İnsanlığın Hz. Âdem’den bugüne değişmeyen gereksinimi olan barınma gerçeği, 5 bin yıl önce ne ise, bugün de özünde aynı anlamı ifade ediyor. İnsan varlığının üzerinden yüzlerce medeniyet ve kültür akımı geçmesine rağmen, giyinme ve yeme refleksleri değişmediği gibi barınma refleksleri de değişmedi, değişmeyecek. İnsanlık temelde bu gereksinimler üzerinde binyıllarca yıl süregeldi, yeni bir milenyumda da bu değişmiş değil.
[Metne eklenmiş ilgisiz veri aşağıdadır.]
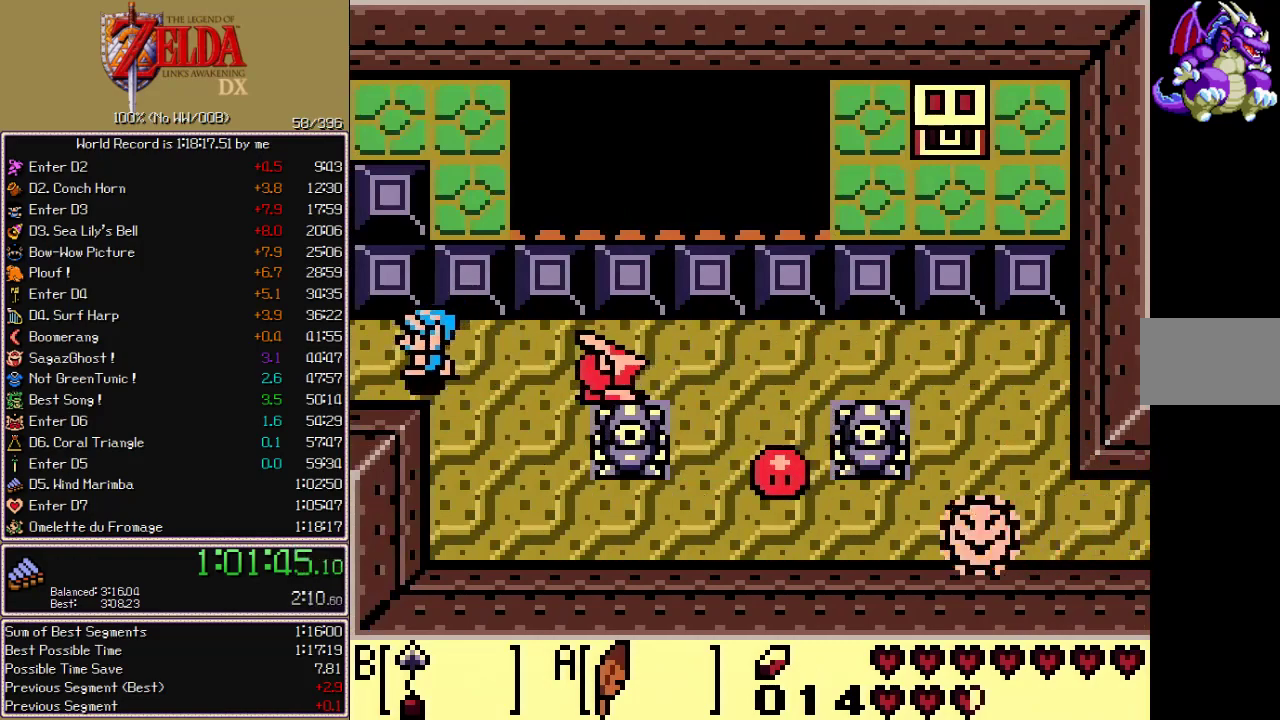
{"buttons": ["A", "DPAD_UP", "DPAD_LEFT"], "events": [[300, "DPAD_UP", "down"], [350, "A", "down"]]}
Barınma konusu sosyal-kültürel anlamda farklı değişkenlerle mutlaka birlikte irdelenmesi gereken bir konu. İnsanlık bu gereksinimini yerine getirirken aile yapısını kültürel yapısını ekonomik konumunu, sosyal düzeyini hepsini göz önünde bulundurarak yuvasını oluşturacağı yeri seçiyor yahut yapıyor.
Temelde bu kadar basit ve somut olan gerçekler, yukarıda da bahsettiğimiz gibi bin yıl öncesinde ne ise aslında bugün de aynı ilkelere dayanıyor. Günümüzün kalabalıklaşan ve buna zıt olarak gelişip yalnızlaşan sosyal yaşantısı şehirleşmenin bir acı gerçeği olarak apaçık karşımızda durmakta.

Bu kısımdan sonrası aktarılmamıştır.